I’m going to look at different EDIFACT message features that could be manipulated to achieve this. Read my earlier BAPLIE messaging blog for a primer.
EDIFACT is the messaging system that deals with who/what/where/when in relation to a container. Without EDIFACT, containers don’t move
Let’s say you want to identify a container with valuable cargo and re-route it somewhere
You’ll need to understand quite a few different message formats, but the whole process is easily automated:
COSTOR: for a packing or unpacking facility to stuff (pack) a shipping container with goods
COPARN: an order to release, to make available, to accept, to call down containers or to announce the impending arrival of containers
COREOR: to release import/export containers.
COARRI: discharge (unload) or load containers from a ship
CODECO: reporting containers arriving at or leaving a container terminal (‘gate in’ / ‘gate out’)
There are plenty of other messages that deal with other parts of the shipping process, such as MOVINS, but the interesting part of all the above messages is the LOC or ‘location’ segment.
If you can change this, you change where the container goes!
Changing cargo destination
The LOC location code is used in many places in EDIFACT messaging. Here’s the specification:
0200 LOC Place/location identification
A segment to identify a location or country related to the equipment, such as: – stowage cell – (final) place/port of discharge – transhipment place – place of delivery – country of origin/destination.
If you read a sample message, you’ll find LOC used for stating for example:
- The location of where a message was sent from (the physical office/factory address, not the EDI terminal address)
- A location where customs might be required
- Where a container was hired from and where it was off-hired
- Transport destinations for calculating freight charges.
- Place of registry, e.g. for the source of bank payments
For the purpose of theft, one might attempt the following:
- Send a COPRAR message to have the container discharged (offloaded) at the wrong port.
- Send a COPINO message to alert the container terminal that a land based carrier (truck!) will be arriving at a certain time to collect the container.
- Wait for the CODECO message from the terminal to state that the stolen container has left the port.
In each case, the LOC code can modified to suit the rogue destination. I believe the relevant codes in a COPRAR message are in segment 0270:
In the COPINO message, it’s likely to be segment 0120 that needs to be modified.

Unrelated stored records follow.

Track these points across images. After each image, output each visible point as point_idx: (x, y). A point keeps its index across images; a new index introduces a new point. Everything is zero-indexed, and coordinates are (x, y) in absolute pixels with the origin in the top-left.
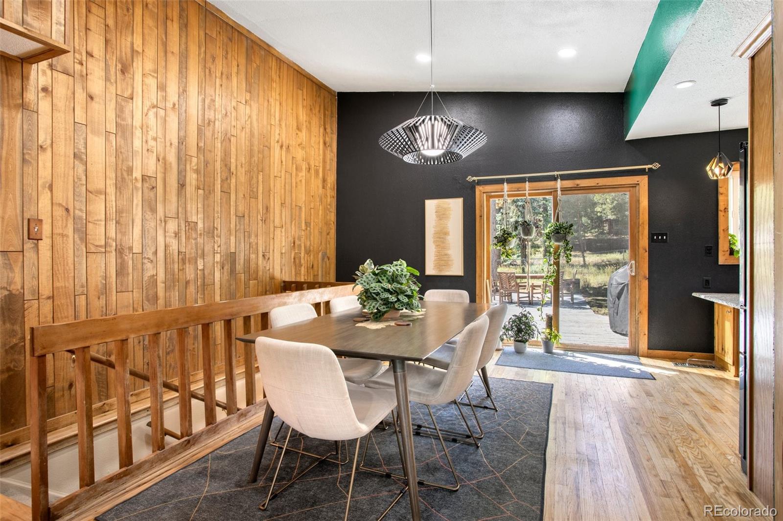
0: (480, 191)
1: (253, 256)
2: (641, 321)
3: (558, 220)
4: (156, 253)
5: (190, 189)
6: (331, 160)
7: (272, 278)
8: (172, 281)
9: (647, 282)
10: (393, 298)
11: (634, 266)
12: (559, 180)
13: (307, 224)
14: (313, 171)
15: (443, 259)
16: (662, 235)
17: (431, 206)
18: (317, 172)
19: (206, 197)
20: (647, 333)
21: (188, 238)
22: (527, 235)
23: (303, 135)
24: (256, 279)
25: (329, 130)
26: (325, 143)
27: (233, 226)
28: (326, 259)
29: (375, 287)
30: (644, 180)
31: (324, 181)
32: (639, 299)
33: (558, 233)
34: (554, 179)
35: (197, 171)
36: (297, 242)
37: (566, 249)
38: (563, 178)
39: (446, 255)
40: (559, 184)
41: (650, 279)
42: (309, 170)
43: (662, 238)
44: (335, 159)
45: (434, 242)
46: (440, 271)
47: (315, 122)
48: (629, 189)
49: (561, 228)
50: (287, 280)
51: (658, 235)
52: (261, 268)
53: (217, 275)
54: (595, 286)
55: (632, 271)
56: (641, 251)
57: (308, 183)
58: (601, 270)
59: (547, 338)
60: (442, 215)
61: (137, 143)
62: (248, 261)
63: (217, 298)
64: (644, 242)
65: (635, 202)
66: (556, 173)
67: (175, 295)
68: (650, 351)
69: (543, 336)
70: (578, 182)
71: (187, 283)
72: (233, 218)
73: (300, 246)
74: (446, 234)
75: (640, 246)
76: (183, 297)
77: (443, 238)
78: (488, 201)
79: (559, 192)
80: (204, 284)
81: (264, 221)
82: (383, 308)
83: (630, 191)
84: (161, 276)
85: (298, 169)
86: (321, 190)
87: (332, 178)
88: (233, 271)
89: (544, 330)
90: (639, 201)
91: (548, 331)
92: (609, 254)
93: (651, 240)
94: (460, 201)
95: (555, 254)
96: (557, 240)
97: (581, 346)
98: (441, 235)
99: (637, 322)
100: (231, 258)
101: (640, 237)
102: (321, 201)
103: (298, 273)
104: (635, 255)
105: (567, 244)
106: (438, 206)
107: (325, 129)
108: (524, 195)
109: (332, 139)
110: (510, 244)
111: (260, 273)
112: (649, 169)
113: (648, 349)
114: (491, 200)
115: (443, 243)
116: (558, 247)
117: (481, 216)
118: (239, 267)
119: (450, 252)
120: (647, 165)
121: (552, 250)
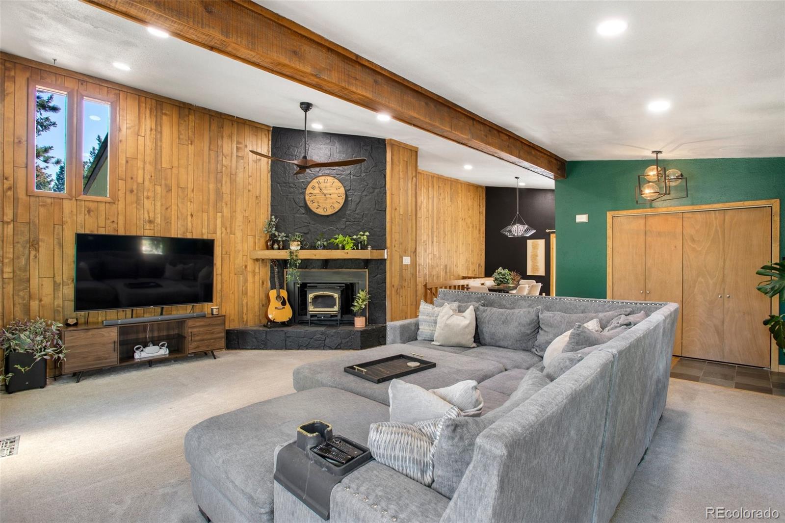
0: (553, 236)
1: (452, 266)
4: (426, 266)
5: (435, 243)
6: (483, 220)
7: (459, 275)
8: (430, 275)
10: (503, 280)
13: (472, 251)
14: (474, 227)
15: (535, 268)
17: (530, 243)
18: (476, 228)
19: (438, 245)
21: (434, 260)
23: (470, 212)
24: (453, 275)
25: (481, 206)
26: (480, 213)
27: (446, 255)
28: (480, 267)
29: (498, 276)
31: (479, 230)
35: (436, 237)
36: (468, 259)
39: (536, 266)
42: (473, 227)
44: (484, 219)
45: (531, 260)
46: (534, 273)
47: (476, 204)
50: (464, 276)
52: (455, 270)
53: (442, 273)
57: (472, 232)
60: (535, 247)
61: (423, 231)
62: (451, 268)
63: (441, 280)
67: (431, 280)
71: (434, 275)
72: (446, 252)
73: (469, 261)
74: (537, 256)
76: (433, 280)
77: (535, 258)
80: (438, 277)
81: (456, 252)
82: (500, 283)
84: (427, 274)
85: (469, 227)
86: (478, 235)
87: (483, 228)
88: (446, 272)
94: (543, 241)
98: (535, 256)
100: (446, 266)
102: (478, 240)
103: (468, 273)
106: (533, 243)
107: (480, 206)
109: (483, 210)
111: (455, 272)
115: (535, 260)
117: (553, 248)
118: (448, 270)
119: (538, 265)
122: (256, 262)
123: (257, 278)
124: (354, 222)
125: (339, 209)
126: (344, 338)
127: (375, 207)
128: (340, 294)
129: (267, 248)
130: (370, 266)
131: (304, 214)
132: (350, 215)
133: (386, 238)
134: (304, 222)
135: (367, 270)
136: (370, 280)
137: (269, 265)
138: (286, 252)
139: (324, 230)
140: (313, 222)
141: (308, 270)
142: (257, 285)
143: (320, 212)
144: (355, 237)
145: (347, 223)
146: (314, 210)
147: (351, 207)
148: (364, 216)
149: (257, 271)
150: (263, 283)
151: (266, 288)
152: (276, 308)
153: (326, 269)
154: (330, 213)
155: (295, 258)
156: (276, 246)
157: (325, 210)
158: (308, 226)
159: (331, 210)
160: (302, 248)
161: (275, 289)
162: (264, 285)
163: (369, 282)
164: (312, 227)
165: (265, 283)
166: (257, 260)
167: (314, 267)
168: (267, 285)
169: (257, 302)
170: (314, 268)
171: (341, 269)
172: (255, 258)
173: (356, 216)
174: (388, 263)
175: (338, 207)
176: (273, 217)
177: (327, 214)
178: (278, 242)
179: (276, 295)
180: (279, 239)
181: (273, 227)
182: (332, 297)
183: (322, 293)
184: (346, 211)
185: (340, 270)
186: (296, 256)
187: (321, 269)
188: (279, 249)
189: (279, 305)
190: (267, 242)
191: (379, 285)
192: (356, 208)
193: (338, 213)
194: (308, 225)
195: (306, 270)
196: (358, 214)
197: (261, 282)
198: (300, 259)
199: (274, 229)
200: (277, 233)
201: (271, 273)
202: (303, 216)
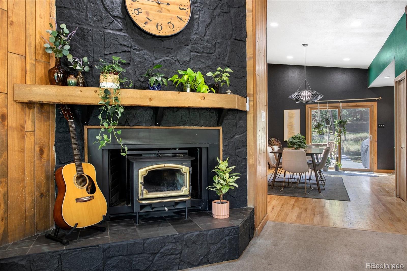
0: (308, 107)
2: (374, 158)
3: (340, 119)
9: (376, 143)
11: (371, 137)
12: (341, 103)
15: (291, 134)
16: (382, 125)
17: (286, 112)
20: (376, 163)
22: (328, 125)
30: (375, 104)
32: (373, 149)
33: (341, 124)
34: (339, 102)
37: (344, 130)
38: (343, 102)
39: (293, 133)
40: (341, 104)
41: (378, 142)
43: (382, 126)
45: (288, 127)
48: (369, 107)
49: (342, 122)
51: (381, 125)
54: (353, 151)
55: (370, 139)
56: (374, 131)
58: (356, 143)
59: (336, 165)
60: (291, 117)
64: (375, 127)
65: (372, 112)
66: (340, 100)
68: (378, 170)
69: (335, 165)
70: (349, 104)
74: (293, 124)
75: (374, 129)
77: (292, 126)
78: (311, 111)
79: (341, 108)
83: (370, 108)
89: (335, 162)
90: (373, 111)
91: (337, 162)
92: (360, 134)
93: (378, 127)
94: (299, 111)
95: (339, 132)
96: (341, 127)
97: (350, 169)
99: (373, 159)
101: (374, 126)
104: (371, 133)
105: (345, 128)
106: (289, 114)
108: (327, 108)
110: (321, 128)
112: (377, 99)
113: (377, 169)
114: (312, 110)
115: (292, 128)
116: (340, 130)
117: (308, 117)
120: (376, 98)
121: (338, 131)
122: (27, 109)
123: (29, 141)
124: (202, 53)
125: (181, 29)
126: (214, 244)
127: (232, 34)
128: (190, 165)
129: (52, 82)
130: (225, 122)
131: (121, 30)
132: (196, 42)
133: (246, 81)
134: (121, 45)
135: (221, 128)
136: (226, 143)
137: (53, 116)
138: (96, 91)
139: (155, 62)
140: (136, 47)
141: (128, 127)
142: (29, 155)
143: (151, 29)
144: (210, 74)
145: (192, 53)
146: (141, 25)
147: (197, 30)
148: (217, 46)
149: (29, 126)
150: (42, 152)
151: (48, 161)
152: (77, 200)
153: (159, 125)
154: (167, 34)
155: (113, 102)
156: (72, 80)
157: (159, 28)
158: (130, 52)
159: (169, 29)
160: (122, 86)
161: (73, 161)
162: (45, 156)
163: (224, 146)
164: (135, 54)
165: (46, 151)
166: (30, 105)
167: (139, 122)
168: (49, 155)
169: (29, 189)
170: (138, 124)
171: (183, 125)
172: (25, 100)
173: (205, 44)
174: (250, 118)
175: (179, 26)
176: (63, 26)
177: (161, 34)
178: (76, 73)
179: (74, 174)
180: (78, 68)
181: (64, 44)
182: (178, 171)
183: (163, 165)
184: (190, 34)
185: (182, 127)
186: (116, 99)
187: (151, 125)
188: (77, 85)
189: (82, 192)
190: (51, 72)
191: (237, 151)
192: (206, 33)
193: (180, 36)
194: (130, 50)
195: (125, 127)
196: (207, 42)
197: (37, 149)
198: (123, 106)
199: (67, 47)
200: (70, 58)
201: (57, 131)
202: (118, 33)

Although the entire message system is so complicated that you’ll need to inspect each message to be certain of the correct code to modify.
Finally, the shipping destination message may need to have its NAD (name and address) field modified also.
One factor authentication
In most larger ports, there is a system of PIN codes that the truck driver needs to present in order for the cargo to be released. This is often managed using a mobile app to which the truck driver has access.
This was the crux of the legal case above: somehow someone had accessed the PINs and had presented the correct one.
However, if not appropriately secured, any electronic system that deals with the release codes could be compromised.
Message brokers: a mitigating factor?
Many organisations in the transport sector have developed their own ‘flavours’ of EDI messaging. As a result, it can be very complex customising your EDI message to suit each 3rd party.
Hence, numerous message brokers exist who specialise in converting your message in to one that your clients systems can understand.
This offers a layer of complexity, but not necessarily a layer of security. The hacker is still just changing your message, which is then converted by the broker.
It does however make it more difficult to intercept and modify messages once they’ve been sent to the broker service.
I don’t often say this, but there may be a case in this scenario for implementing a blockchain on a small scale to deal with container release.
That offers assured release and may reduce data processing overhead. That said, a well written and secured database could achieve similar without the need for blockchain.
The Port of Antwerp is already trialling a blockchain based release system. I’m very interested to see whether it delivers the promised cost savings and assurance, also to see if it delivers more than a regular app could do.
Any user of EDI messaging for anything financial, maritime or not, should check that their systems are secured from message manipulation and related fraud through container theft.
Ensure that two factor authentication using a PIN or other shared secret is operating effectively. Make sure that those PINs can’t be intercepted using the very system you use to share them.
Don’t just assume that your systems are secure; turn your thought processes upside down: think how you could use your knowledge to misroute or steal goods. Bring in experts to help you make very sure it can’t be done.
Ports particularly should be on high alert for container theft, containers being used to transport illegal goods and manifests being intercepted by pirates.